Exercise:
Can you put every line of the material below into a numbered list, leaving out any blank lines?

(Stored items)
********************
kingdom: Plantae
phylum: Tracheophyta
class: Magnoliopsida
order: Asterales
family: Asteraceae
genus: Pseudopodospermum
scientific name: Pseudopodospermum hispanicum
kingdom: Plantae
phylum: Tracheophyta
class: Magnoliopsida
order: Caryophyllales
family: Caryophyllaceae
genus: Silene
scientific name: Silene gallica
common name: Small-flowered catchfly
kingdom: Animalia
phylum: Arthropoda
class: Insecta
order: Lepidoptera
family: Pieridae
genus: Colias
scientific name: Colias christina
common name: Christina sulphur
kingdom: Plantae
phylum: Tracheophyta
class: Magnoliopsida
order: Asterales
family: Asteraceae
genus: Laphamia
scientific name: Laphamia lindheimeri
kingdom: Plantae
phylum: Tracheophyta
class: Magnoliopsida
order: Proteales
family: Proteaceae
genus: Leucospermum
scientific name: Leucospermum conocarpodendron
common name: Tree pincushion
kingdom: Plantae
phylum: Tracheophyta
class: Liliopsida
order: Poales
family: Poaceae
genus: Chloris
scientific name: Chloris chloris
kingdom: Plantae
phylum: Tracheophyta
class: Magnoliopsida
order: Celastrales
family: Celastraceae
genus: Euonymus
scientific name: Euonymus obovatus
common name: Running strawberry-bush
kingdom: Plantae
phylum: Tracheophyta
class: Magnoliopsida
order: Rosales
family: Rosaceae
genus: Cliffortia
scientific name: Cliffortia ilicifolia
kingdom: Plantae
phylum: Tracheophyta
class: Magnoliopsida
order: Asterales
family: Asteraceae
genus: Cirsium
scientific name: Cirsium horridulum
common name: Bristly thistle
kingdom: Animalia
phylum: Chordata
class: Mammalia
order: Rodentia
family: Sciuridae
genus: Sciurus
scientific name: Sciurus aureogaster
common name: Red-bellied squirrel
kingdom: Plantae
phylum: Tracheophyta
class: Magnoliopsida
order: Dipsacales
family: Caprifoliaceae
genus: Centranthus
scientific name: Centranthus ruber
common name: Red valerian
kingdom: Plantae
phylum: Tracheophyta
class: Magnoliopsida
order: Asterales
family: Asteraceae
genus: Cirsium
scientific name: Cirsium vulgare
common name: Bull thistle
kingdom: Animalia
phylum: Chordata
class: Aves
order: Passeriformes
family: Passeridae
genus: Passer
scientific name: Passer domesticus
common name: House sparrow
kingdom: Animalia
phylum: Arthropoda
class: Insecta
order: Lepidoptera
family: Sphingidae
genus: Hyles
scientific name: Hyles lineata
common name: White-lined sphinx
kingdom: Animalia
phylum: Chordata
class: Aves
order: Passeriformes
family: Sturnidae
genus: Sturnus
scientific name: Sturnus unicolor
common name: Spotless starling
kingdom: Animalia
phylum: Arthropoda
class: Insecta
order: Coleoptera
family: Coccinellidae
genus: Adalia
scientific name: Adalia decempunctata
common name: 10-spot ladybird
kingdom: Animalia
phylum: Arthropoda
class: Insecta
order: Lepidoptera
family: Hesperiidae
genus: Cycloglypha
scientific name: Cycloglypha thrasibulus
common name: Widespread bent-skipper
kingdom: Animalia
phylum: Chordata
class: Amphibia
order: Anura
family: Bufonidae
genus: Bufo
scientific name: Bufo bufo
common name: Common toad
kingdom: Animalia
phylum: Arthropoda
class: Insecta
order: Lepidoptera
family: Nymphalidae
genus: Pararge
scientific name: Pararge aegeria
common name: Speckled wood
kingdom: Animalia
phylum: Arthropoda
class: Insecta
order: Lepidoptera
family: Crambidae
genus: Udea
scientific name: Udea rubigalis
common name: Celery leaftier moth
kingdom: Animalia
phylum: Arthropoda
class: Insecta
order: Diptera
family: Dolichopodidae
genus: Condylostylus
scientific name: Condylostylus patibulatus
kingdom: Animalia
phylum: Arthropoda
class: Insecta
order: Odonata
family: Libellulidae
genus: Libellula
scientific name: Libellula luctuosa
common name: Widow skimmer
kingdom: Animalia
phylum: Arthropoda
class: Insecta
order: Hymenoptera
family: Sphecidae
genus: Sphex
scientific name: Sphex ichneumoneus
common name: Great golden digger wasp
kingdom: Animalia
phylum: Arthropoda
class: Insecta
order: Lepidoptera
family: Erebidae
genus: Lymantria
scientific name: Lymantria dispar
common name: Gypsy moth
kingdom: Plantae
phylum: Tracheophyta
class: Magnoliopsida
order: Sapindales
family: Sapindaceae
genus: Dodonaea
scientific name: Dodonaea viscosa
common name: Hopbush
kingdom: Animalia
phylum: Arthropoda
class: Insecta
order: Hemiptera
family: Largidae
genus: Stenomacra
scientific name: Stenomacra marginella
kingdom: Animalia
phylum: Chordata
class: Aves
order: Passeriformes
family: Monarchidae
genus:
********************
Complete output:
1. kingdom: Plantae
2. phylum: Tracheophyta
3. class: Magnoliopsida
4. order: Asterales
5. family: Asteraceae
6. genus: Pseudopodospermum
7. scientific name: Pseudopodospermum hispanicum
8. kingdom: Plantae
9. phylum: Tracheophyta
10. class: Magnoliopsida
11. order: Caryophyllales
12. family: Caryophyllaceae
13. genus: Silene
14. scientific name: Silene gallica
15. common name: Small-flowered catchfly
16. kingdom: Animalia
17. phylum: Arthropoda
18. class: Insecta
19. order: Lepidoptera
20. family: Pieridae
21. genus: Colias
22. scientific name: Colias christina
23. common name: Christina sulphur
24. kingdom: Plantae
25. phylum: Tracheophyta
26. class: Magnoliopsida
27. order: Asterales
28. family: Asteraceae
29. genus: Laphamia
30. scientific name: Laphamia lindheimeri
31. kingdom: Plantae
32. phylum: Tracheophyta
33. class: Magnoliopsida
34. order: Proteales
35. family: Proteaceae
36. genus: Leucospermum
37. scientific name: Leucospermum conocarpodendron
38. common name: Tree pincushion
39. kingdom: Plantae
40. phylum: Tracheophyta
41. class: Liliopsida
42. order: Poales
43. family: Poaceae
44. genus: Chloris
45. scientific name: Chloris chloris
46. kingdom: Plantae
47. phylum: Tracheophyta
48. class: Magnoliopsida
49. order: Celastrales
50. family: Celastraceae
51. genus: Euonymus
52. scientific name: Euonymus obovatus
53. common name: Running strawberry-bush
54. kingdom: Plantae
55. phylum: Tracheophyta
56. class: Magnoliopsida
57. order: Rosales
58. family: Rosaceae
59. genus: Cliffortia
60. scientific name: Cliffortia ilicifolia
61. kingdom: Plantae
62. phylum: Tracheophyta
63. class: Magnoliopsida
64. order: Asterales
65. family: Asteraceae
66. genus: Cirsium
67. scientific name: Cirsium horridulum
68. common name: Bristly thistle
69. kingdom: Animalia
70. phylum: Chordata
71. class: Mammalia
72. order: Rodentia
73. family: Sciuridae
74. genus: Sciurus
75. scientific name: Sciurus aureogaster
76. common name: Red-bellied squirrel
77. kingdom: Plantae
78. phylum: Tracheophyta
79. class: Magnoliopsida
80. order: Dipsacales
81. family: Caprifoliaceae
82. genus: Centranthus
83. scientific name: Centranthus ruber
84. common name: Red valerian
85. kingdom: Plantae
86. phylum: Tracheophyta
87. class: Magnoliopsida
88. order: Asterales
89. family: Asteraceae
90. genus: Cirsium
91. scientific name: Cirsium vulgare
92. common name: Bull thistle
93. kingdom: Animalia
94. phylum: Chordata
95. class: Aves
96. order: Passeriformes
97. family: Passeridae
98. genus: Passer
99. scientific name: Passer domesticus
100. common name: House sparrow
101. kingdom: Animalia
102. phylum: Arthropoda
103. class: Insecta
104. order: Lepidoptera
105. family: Sphingidae
106. genus: Hyles
107. scientific name: Hyles lineata
108. common name: White-lined sphinx
109. kingdom: Animalia
110. phylum: Chordata
111. class: Aves
112. order: Passeriformes
113. family: Sturnidae
114. genus: Sturnus
115. scientific name: Sturnus unicolor
116. common name: Spotless starling
117. kingdom: Animalia
118. phylum: Arthropoda
119. class: Insecta
120. order: Coleoptera
121. family: Coccinellidae
122. genus: Adalia
123. scientific name: Adalia decempunctata
124. common name: 10-spot ladybird
125. kingdom: Animalia
126. phylum: Arthropoda
127. class: Insecta
128. order: Lepidoptera
129. family: Hesperiidae
130. genus: Cycloglypha
131. scientific name: Cycloglypha thrasibulus
132. common name: Widespread bent-skipper
133. kingdom: Animalia
134. phylum: Chordata
135. class: Amphibia
136. order: Anura
137. family: Bufonidae
138. genus: Bufo
139. scientific name: Bufo bufo
140. common name: Common toad
141. kingdom: Animalia
142. phylum: Arthropoda
143. class: Insecta
144. order: Lepidoptera
145. family: Nymphalidae
146. genus: Pararge
147. scientific name: Pararge aegeria
148. common name: Speckled wood
149. kingdom: Animalia
150. phylum: Arthropoda
151. class: Insecta
152. order: Lepidoptera
153. family: Crambidae
154. genus: Udea
155. scientific name: Udea rubigalis
156. common name: Celery leaftier moth
157. kingdom: Animalia
158. phylum: Arthropoda
159. class: Insecta
160. order: Diptera
161. family: Dolichopodidae
162. genus: Condylostylus
163. scientific name: Condylostylus patibulatus
164. kingdom: Animalia
165. phylum: Arthropoda
166. class: Insecta
167. order: Odonata
168. family: Libellulidae
169. genus: Libellula
170. scientific name: Libellula luctuosa
171. common name: Widow skimmer
172. kingdom: Animalia
173. phylum: Arthropoda
174. class: Insecta
175. order: Hymenoptera
176. family: Sphecidae
177. genus: Sphex
178. scientific name: Sphex ichneumoneus
179. common name: Great golden digger wasp
180. kingdom: Animalia
181. phylum: Arthropoda
182. class: Insecta
183. order: Lepidoptera
184. family: Erebidae
185. genus: Lymantria
186. scientific name: Lymantria dispar
187. common name: Gypsy moth
188. kingdom: Plantae
189. phylum: Tracheophyta
190. class: Magnoliopsida
191. order: Sapindales
192. family: Sapindaceae
193. genus: Dodonaea
194. scientific name: Dodonaea viscosa
195. common name: Hopbush
196. kingdom: Animalia
197. phylum: Arthropoda
198. class: Insecta
199. order: Hemiptera
200. family: Largidae
201. genus: Stenomacra
202. scientific name: Stenomacra marginella
203. kingdom: Animalia
204. phylum: Chordata
205. class: Aves
206. order: Passeriformes
207. family: Monarchidae
208. genus:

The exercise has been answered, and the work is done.